Electric cars have been about for around 200 years
Electric cars have been around much longer than you might think. Despite their recent resurgence, EVs can be traced back to the early 19th century. In fact, it was Thomas Parker who combined a rechargeable lead-acid battery with a carriage in 1859 for the first ever production electric car.
In the early 1900s, New York had a fleet of electric taxis and some estimates suggest that around a third of cars on American streets during this time were electric.
There are more charging locations than petrol stations
Back in 2019, it was confirmed that there were more charge points than places to fill up with petrol or diesel in the UK. This gap has only increased since then and estimates show that the difference is now around double.
Wireless charging could become common place
Wireless charging for electric vehicles is being developed. Trials have already been carried out in Nottingham, as there are plans to introduce this technology for public transport.

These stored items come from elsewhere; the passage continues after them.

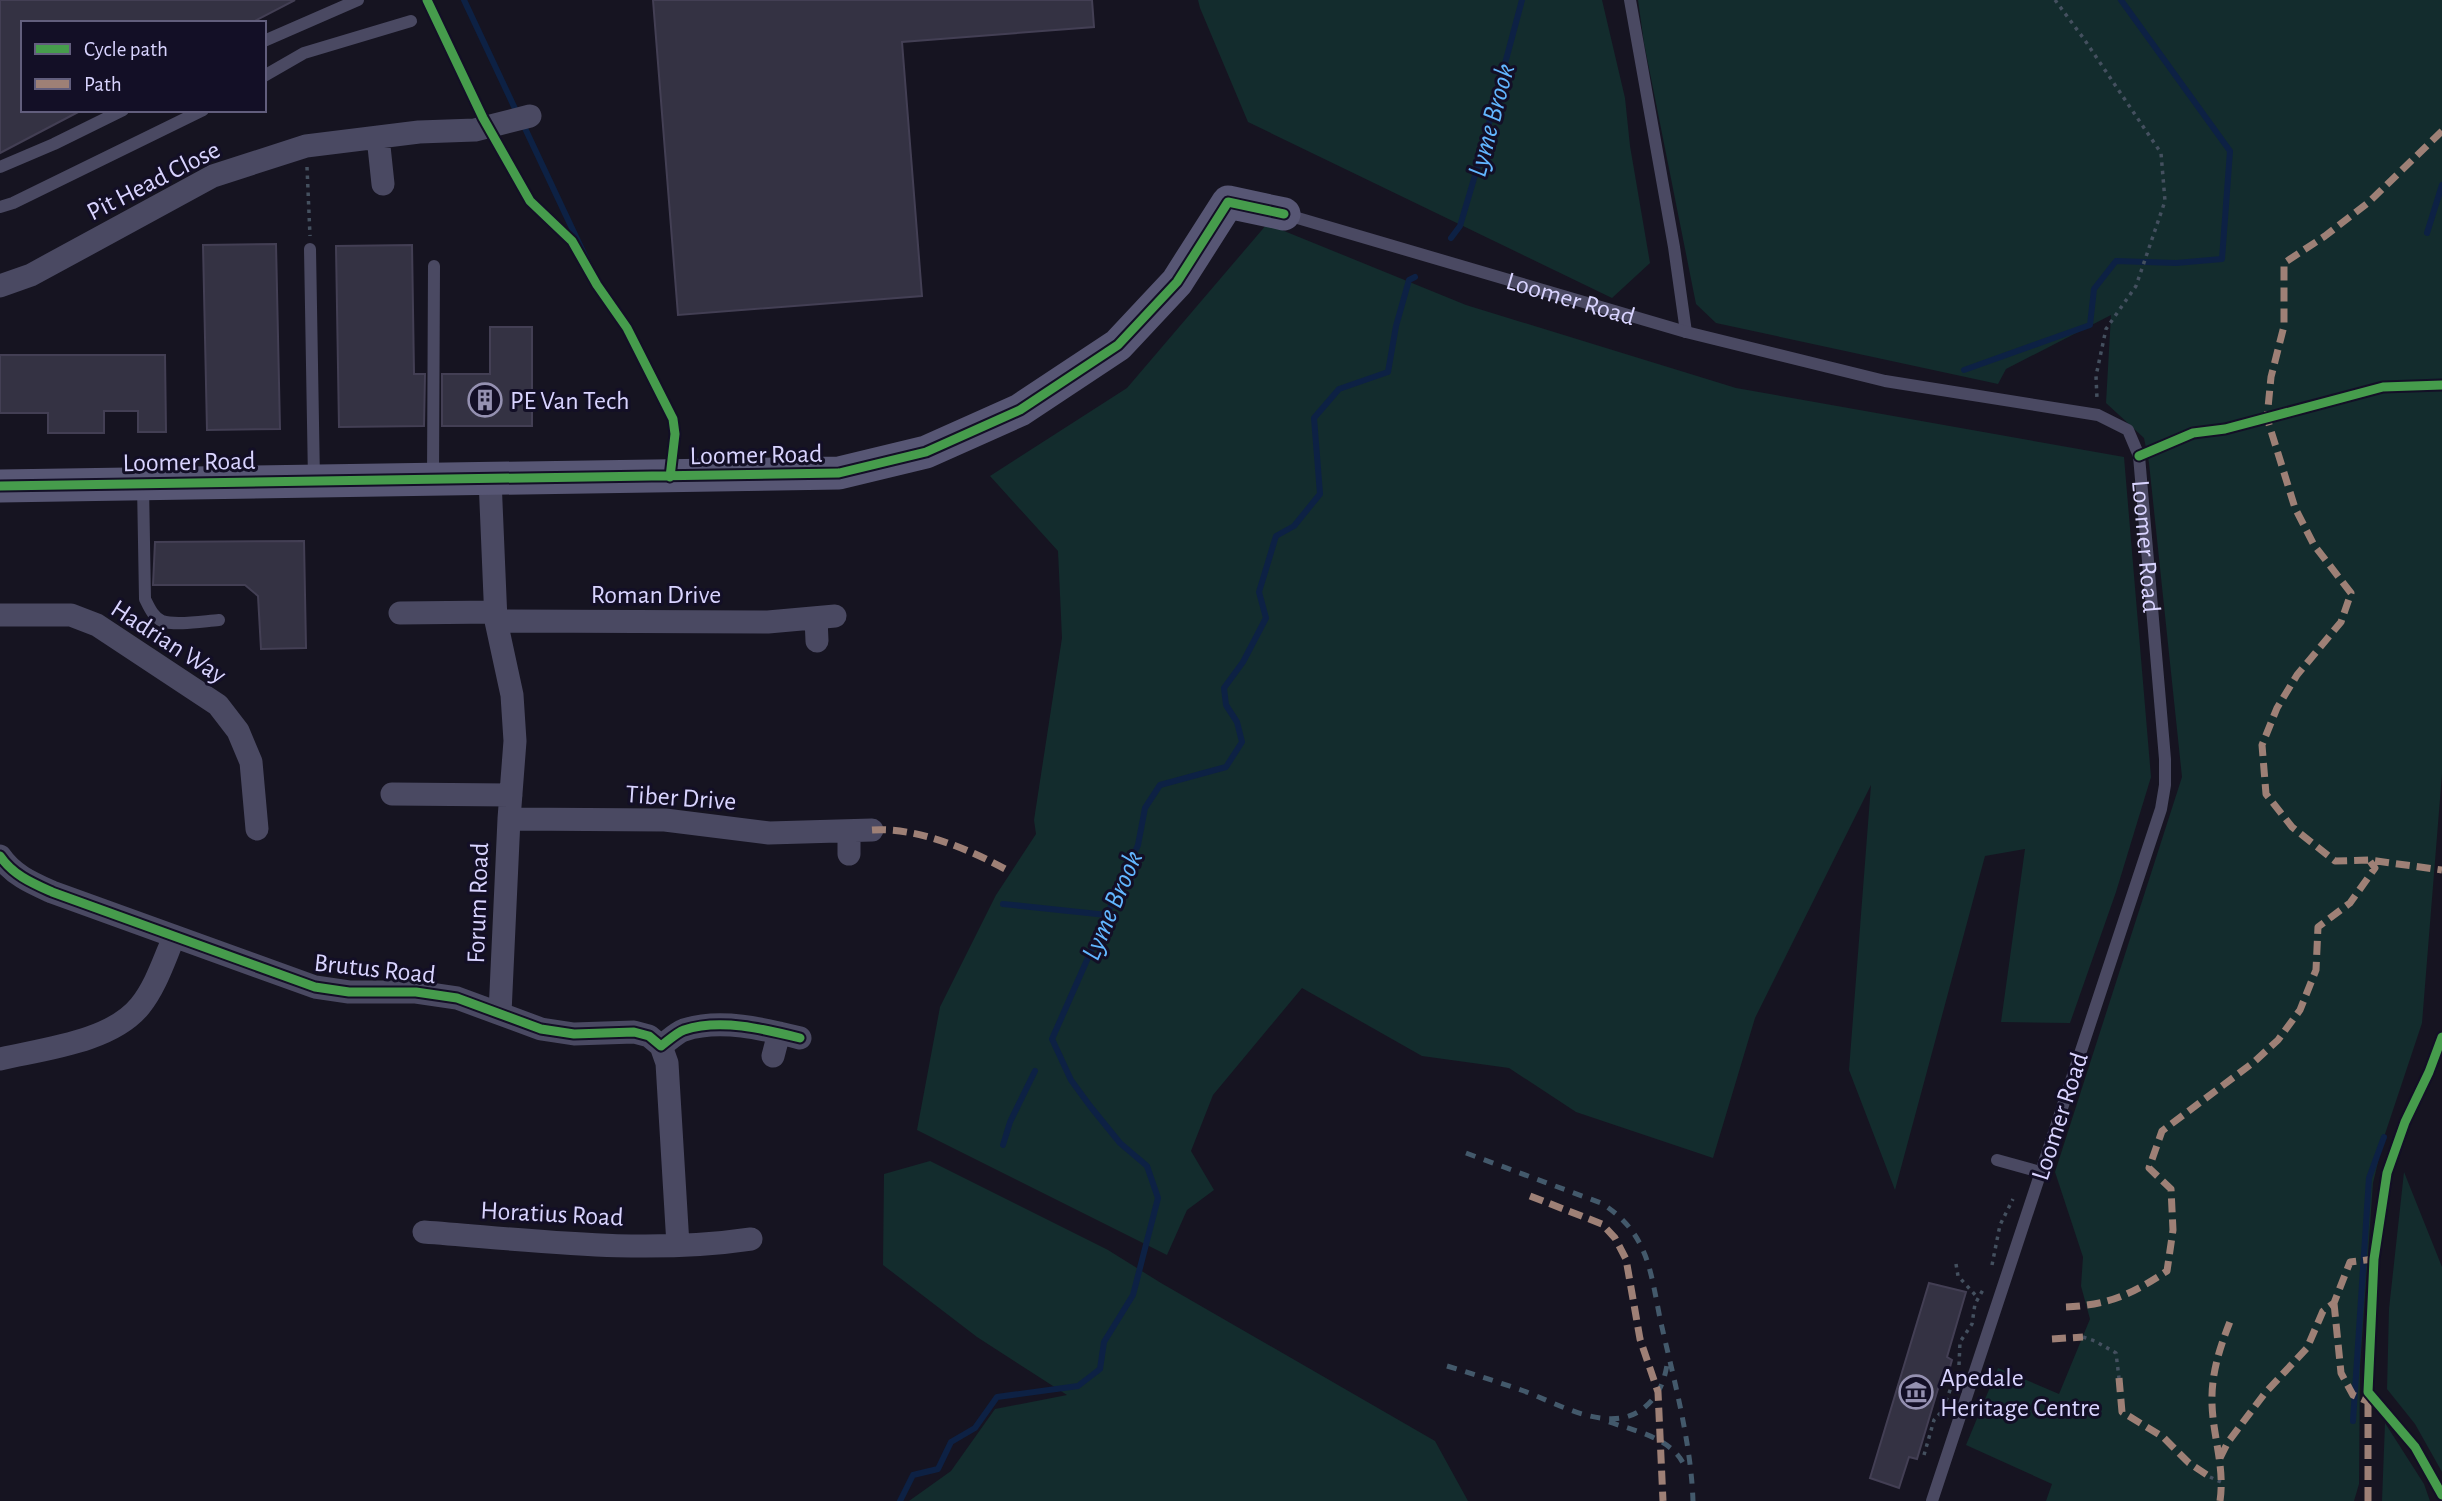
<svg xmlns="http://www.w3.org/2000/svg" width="2442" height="1501" viewBox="0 0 2442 1501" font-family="'Alegreya Sans',sans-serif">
	<rect width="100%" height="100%" fill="#161421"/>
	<path fill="#132c2d" d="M 1198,0 L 1602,0 L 1625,98 L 1630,146 L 1650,263 L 1612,298 L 1248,122 L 1200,8 Z
		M 1638,0 L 2442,0 L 2442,774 L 2422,1023 L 2384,1137 L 2373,1183 L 2360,1367 L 2359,1484 L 2354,1501 L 2046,1501 L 2052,1484 L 1966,1445 L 1998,1368 L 2059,1394 L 2090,1319 L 2081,1286 L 2083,1257 L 2055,1172 L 2182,777 L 2149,463 L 2144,438 L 2106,403 L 2111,315 L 2006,369 L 1998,384 L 1716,323 L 1696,304 L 1644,43 Z
		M 1267,224 L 1466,305 L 1736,388 L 2124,457 L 2151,777 L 2116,892 L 2070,1023 L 2001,1022 L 2025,849 L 1985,856 L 1895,1190 L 1849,1070 L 1871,785 L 1755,1018 L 1713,1158 L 1576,1112 L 1509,1068 L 1422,1056 L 1302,988 L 1213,1095 L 1191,1151 L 1214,1190 L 1187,1210 L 1167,1255 L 917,1130 L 940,1007 L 996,895 L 1036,834 L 1034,820 L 1062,638 L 1058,551 L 990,476 L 1127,388 Z
		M 930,1161 L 1108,1250 L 1161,1283 L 1435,1441 L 1468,1501 L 909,1501 L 951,1471 L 995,1409 L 1067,1395 L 977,1337 L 883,1265 L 884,1174 Z
		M 2404,1172 L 2442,1267 L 2442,1472 L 2415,1424 L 2387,1389 L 2389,1309 Z
		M 2385,1423 L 2424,1484 L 2430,1501 L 2382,1501 Z"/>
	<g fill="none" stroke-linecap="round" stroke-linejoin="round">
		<path stroke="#0d2144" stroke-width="6" d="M 464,0 L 518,115
			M 523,124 L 594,275
			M 2427,233 L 2442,185
			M 1451,238 L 1460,226 L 1476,172 L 1522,0
			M 1964,370 L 2090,325 L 2094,289 L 2116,261 L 2176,263 L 2222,259 L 2230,151 L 2121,0
			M 1003,904 L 1107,915
			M 1003,1145 L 1010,1122 L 1035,1071
			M 2353,1421 L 2369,1178 L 2384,1137
			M 900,1501 L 913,1475 L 938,1469 L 951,1442 L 975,1428 L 997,1397 L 1078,1386 L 1100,1369 L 1104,1342 L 1133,1295 L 1158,1198 L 1147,1166 L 1120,1143 L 1090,1106 L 1071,1080 L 1052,1039 L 1138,845 L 1145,808 L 1160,785 L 1226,767 L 1242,742 L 1237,722 L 1226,705 L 1224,688 L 1243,662 L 1266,618 L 1259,592 L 1276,536 L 1294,526 L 1320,494 L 1314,418 L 1339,389 L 1388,372 L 1396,326 L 1409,280 L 1415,277"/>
	</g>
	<path fill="#343243" stroke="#433f54" stroke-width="2" d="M 0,0 L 295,0 L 251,23 L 23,23 L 23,110 L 82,110 L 0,153 Z
		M 653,0 L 1092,0 L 1094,27 L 902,42 L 922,296 L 678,315 Z
		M 276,244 L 280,429 L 207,430 L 203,245 Z
		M 412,245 L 414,374 L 425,374 L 424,426 L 339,427 L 336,246 Z
		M 490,327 L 532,327 L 532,426 L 442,426 L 442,374 L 490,374 Z
		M 0,355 L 165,355 L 166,432 L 138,432 L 138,411 L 104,411 L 104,433 L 48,433 L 48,413 L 0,413 Z
		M 304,541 L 306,648 L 261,649 L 258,596 L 245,585 L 153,585 L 155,542 Z
		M 1929,1283 L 1966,1292 L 1947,1357 L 1952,1360 L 1948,1374 L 1943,1372 L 1917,1459 L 1909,1457 L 1899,1488 L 1870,1478 Z"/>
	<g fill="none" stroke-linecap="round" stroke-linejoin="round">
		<path stroke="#44505f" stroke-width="3.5" stroke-dasharray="3.5 5" stroke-linecap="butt" d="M 2055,0 L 2084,39 L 2161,153 L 2165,201 L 2136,286 L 2106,329 L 2096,376 L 2097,399
			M 307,167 L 310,236
			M 1956,1264 L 1958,1276 L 1978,1298
			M 1992,1265 L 2000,1225 L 2013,1199
			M 2083,1337 L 2095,1341 L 2116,1353 L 2119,1378
			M 1959,1365 L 1960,1342 L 1972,1324 L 1975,1304 L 1984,1288
			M 2002,1383 L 2018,1377
			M 1946,1401 L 1953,1382
			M 1924,1455 L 1934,1420 L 1944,1409
			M 2210,1477 L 2223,1483"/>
		<g stroke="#4a4962" stroke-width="12">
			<path d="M 1630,0 L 1674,247 L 1686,332"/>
			<path d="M 264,41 L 358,0"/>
			<path d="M 264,76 L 304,53 L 411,21"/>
			<path d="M 0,167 L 54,144 L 123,110"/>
			<path d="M 0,207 L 13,203 L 203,110"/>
			<path id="s1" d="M 1284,214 L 1686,332 L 1885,381 L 2098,415 L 2128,430 L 2139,456 L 2165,759 L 2165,785 L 2161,809 L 1932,1501"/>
			<path d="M 310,249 L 314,480"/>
			<path d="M 433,478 L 434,266"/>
			<path d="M 143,485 L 145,599 C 149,607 153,617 162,621 C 176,626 204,621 219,620"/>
			<path d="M 1997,1160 L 2040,1172"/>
		</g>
		<path stroke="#4a4962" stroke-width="23" d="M 378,137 L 383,184
			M 0,286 L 31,275 L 213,176 L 306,146 L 419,132 L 475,130 L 530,116
			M 490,479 L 496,621 L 512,695 L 515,741 L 509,819 L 500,1013
			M 400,613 L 495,612
			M 0,615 L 71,615 L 97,625 L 218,705 L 238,731 L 251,762 L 257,829
			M 816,618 L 817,641
			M 496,621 L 768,622 L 835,616
			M 392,794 L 511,795
			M 509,819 L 665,820 L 769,833 L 872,830
			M 849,854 L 849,831
			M 0,856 C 13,875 32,883 52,892 L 315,987 L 349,992 L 416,992 L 457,998 L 541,1029 L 574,1034 L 634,1032 L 649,1036 L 661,1046 C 668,1041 676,1033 684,1030 C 720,1018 764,1029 800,1038
			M 661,1046 L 667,1063 L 678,1245
			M 773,1056 L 779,1033
			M 0,1059 C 43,1049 111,1042 140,1006 C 156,986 164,960 174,937
			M 424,1232 C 532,1240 643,1255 751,1239"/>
		<path stroke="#575674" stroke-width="33" d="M 0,486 L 839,473 L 926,452 L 1020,410 L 1118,345 L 1177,282 L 1228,202 L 1284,214"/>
		<path stroke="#43596b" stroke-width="5" stroke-dasharray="10 9" stroke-linecap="butt" d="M 1466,1153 L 1601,1203 C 1622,1216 1636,1232 1645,1255 C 1653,1276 1656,1300 1661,1323 C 1674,1380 1691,1442 1693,1501
			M 1447,1366 C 1473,1374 1498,1382 1524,1391 C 1559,1404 1611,1436 1645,1407 C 1659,1395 1664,1382 1667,1365
			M 1609,1422 C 1636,1431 1676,1439 1686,1470"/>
		<path stroke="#9e8076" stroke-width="7" stroke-dasharray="14 7" stroke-linecap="butt" d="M 2442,131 L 2369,202 L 2325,236 L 2284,263 L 2284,326 L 2271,377 L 2267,418 L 2295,508 L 2314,545 L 2351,593 L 2341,622 L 2297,675 L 2277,708 L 2262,745 L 2266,794 L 2292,827 L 2335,861 L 2369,860 L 2442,870
			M 872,830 C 916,827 969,849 1007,870
			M 1530,1196 L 1602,1224 L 1615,1238 L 1626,1259 L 1640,1339 L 1658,1392 L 1663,1501
			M 2334,1303 L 2341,1373 L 2353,1395 L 2369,1402
			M 2066,1307 C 2109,1305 2132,1294 2167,1271 L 2173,1230 L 2171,1189 L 2149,1168 L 2162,1131 L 2254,1062 L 2278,1040 L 2300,1010 L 2316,970 L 2318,927 L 2350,903 L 2375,868 L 2369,860
			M 2052,1339 L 2083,1337
			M 2119,1378 L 2122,1412 L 2163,1437 L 2189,1463 L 2210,1477
			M 2220,1458 L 2228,1442 L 2265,1393 L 2307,1348 L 2323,1311 L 2334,1303 L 2350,1262 L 2374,1259
			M 2220,1501 C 2225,1467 2213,1437 2212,1404 C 2211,1373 2220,1347 2231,1319
			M 2368,1501 L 2368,1396"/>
		<defs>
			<path id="cycleway" d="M 427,0 L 483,118 L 530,201 L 572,241 L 597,285 L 627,328 L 673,419 L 675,434 L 670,477
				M 2139,456 L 2193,433 L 2225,429 L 2383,387 L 2442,385
				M 0,486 L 839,473 L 926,452 L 1020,410 L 1118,345 L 1177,282 L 1228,202 L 1284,214
				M 0,856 C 13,875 32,883 52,892 L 315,987 L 349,992 L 416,992 L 457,998 L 541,1029 L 574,1034 L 634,1032 L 649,1036 L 661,1046 C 668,1041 676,1033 684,1030 C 720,1018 764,1029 800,1038
				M 2442,1037 L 2429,1072 L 2405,1122 L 2387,1173 L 2374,1259 L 2368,1392 L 2415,1447 L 2442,1495"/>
		</defs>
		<use href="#cycleway" stroke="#130f26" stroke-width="13"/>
		<use href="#cycleway" stroke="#469c4c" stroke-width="9"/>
	</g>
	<defs>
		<symbol id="building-ring" viewBox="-11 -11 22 22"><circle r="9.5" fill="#130f26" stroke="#9591b1" stroke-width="1.5"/><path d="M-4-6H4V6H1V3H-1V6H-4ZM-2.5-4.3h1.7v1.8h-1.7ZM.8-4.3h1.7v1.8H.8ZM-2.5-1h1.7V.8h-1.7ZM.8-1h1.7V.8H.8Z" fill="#9591b1"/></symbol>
		<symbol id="museum-ring" viewBox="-11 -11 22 22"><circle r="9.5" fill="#130f26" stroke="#9591b1" stroke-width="1.5"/><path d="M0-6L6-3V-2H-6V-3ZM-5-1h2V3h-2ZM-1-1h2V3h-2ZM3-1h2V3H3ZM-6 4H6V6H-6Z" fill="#9591b1"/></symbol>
	</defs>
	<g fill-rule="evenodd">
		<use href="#building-ring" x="466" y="381" width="38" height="38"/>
		<use href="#museum-ring" x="1897" y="1373" width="38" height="38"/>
	</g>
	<g text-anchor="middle" stroke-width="6" stroke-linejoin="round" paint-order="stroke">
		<g font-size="26" fill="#d9d4ff" stroke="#130f26">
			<text transform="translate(153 180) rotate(-27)" y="9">Pit Head Close</text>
			<text dy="9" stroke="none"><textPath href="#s1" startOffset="299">Loomer Road</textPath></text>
			<text transform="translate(756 454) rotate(-1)" y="9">Loomer Road</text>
			<text transform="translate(189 461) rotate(-1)" y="9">Loomer Road</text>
			<text dy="9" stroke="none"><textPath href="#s1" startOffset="992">Loomer Road</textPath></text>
			<text x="656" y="603">Roman Drive</text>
			<text transform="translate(169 641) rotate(33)" y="9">Hadrian Way</text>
			<text transform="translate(681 797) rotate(4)" y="9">Tiber Drive</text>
			<text transform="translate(477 903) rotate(-88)" y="9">Forum Road</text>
			<text transform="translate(375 968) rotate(6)" y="9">Brutus Road</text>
			<text transform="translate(2059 1116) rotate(-72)" y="9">Loomer Road</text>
			<text transform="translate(552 1213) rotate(3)" y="9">Horatius Road</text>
		</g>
		<g font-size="26" fill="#d9d4ff" stroke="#130f26" text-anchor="start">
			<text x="510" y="409">PE Van Tech</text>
			<text x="1940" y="1386">Apedale<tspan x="1940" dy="30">Heritage Centre</tspan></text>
		</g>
		<g font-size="28" font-style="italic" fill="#62b6ff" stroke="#130f26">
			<text transform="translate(1490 120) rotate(-75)" y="10">Lyme Brook</text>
			<text transform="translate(1111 905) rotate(-67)" y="10">Lyme Brook</text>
		</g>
	</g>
	<rect x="21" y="21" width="245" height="91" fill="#130f26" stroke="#625e7d" stroke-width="2"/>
	<rect x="35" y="44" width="35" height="10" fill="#469c4c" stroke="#625e7d" stroke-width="2"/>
	<text x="84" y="56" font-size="21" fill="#d9d4ff">Cycle path</text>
	<rect x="35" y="79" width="35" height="10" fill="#9e8076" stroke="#625e7d" stroke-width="2"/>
	<text x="84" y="91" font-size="21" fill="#d9d4ff">Path</text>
</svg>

Induction charging is not such a new technology as it has already started to become much more common for mobile phones, however efficiently charging a car is a different challenge.
The convenience of wireless charging would increase opportunistic charging and reduce range anxiety for drivers as a result.
Maintenance for EVs will be much cheaper
We already know that the cost of refuelling an EV is cheaper than with an ICE car, but have you considered that maintenance to it will also be cheaper?
Electric drive trains have far fewer moving parts and as a result are less likely to fault. With the absence of a clutch there is also much less metal-on-metal wear.
Despite the fact that electric cars currently cost more than your standard petrol car, the real savings come after you’ve purchased one!
Tesla has a dog mode feature
In the Tesla Model 3 there is a special climate control feature that you can set active when you leave your dog in the car. This adjusts the car to an appropriate temperature whilst you're away and leaves a big clear message on the 15” touch screen stating “My owner will be back soon. Don’t worry!” along with the temperature of the car.
Tesla has a ‘fart mode‘
Another unique feature from Tesla is its Emissions Testing Mode or ‘fart mode’. This easter egg involves controlling from which seat in the car a loud, odour-free fart sound shall emerge from.
Not quite as useful as the dog mode, but Tesla’s features undoubtedly set it apart from other cars on the market.
Special green number plates
Number plates with a green bar on have been introduced recently in the UK for drivers of electric vehicles. This is to raise awareness of zero emission cars and to act as a badge of honour for EV motorists.
The special plates can already be seen in Norway, Canada, Hungary and China.
Powering the National Grid with your car
Vehicle to grid technology (V2G) allows certain compatible cars, like the Nissan Leaf, to feed surplus energy back into the grid during times when it’s under stress. This can generate savings for you on your next energy bill.
Special apps allow you to schedule your charging for off-peak times, when rates are cheaper, and also when to put excess power back into the grid.
Electric cars with ranges over 500 miles will be coming soon
Range anxiety is one of the factors putting people off of going electric. However, with the rapid development of technology this may no longer be an issue.
The latest Tesla Model S Plaid+, that is available to pre-order right now, has an estimated range of 520 miles and the new Lucid Air, that will be available in America and Canada, has a projected range of 517 miles too!
Batteries that can charge in 5 minutes are being developed
StoreDot are creating batteries that can charge at speeds not too dissimilar from filling your car up at petrol stations. High powered chargers would be needed to fulfil these lightning fast times, which currently they wouldn't be able to.
Based on current charging infrastructure, StoreDot is aiming to give 100 miles of charge in just 5 minutes. The combination of extended ranges and quicker charging times will give people fewer reasons to not go electric.
EVs by law have to make a noise
Electric vehicles are so quiet to drive that new EU regulations in 2019 have made it so all new EVs are fitted with an AVAS (Acoustic Vehicle Alert System) to alert pedestrians. In addition, all new electric and hybrid vehicles must have an AVAS by the 1st July 2021.
The AVAS should emit a sound at a minimum frequency of 56 decibels and needs to be active at speeds of up to 12.4mph, when driving or reversing.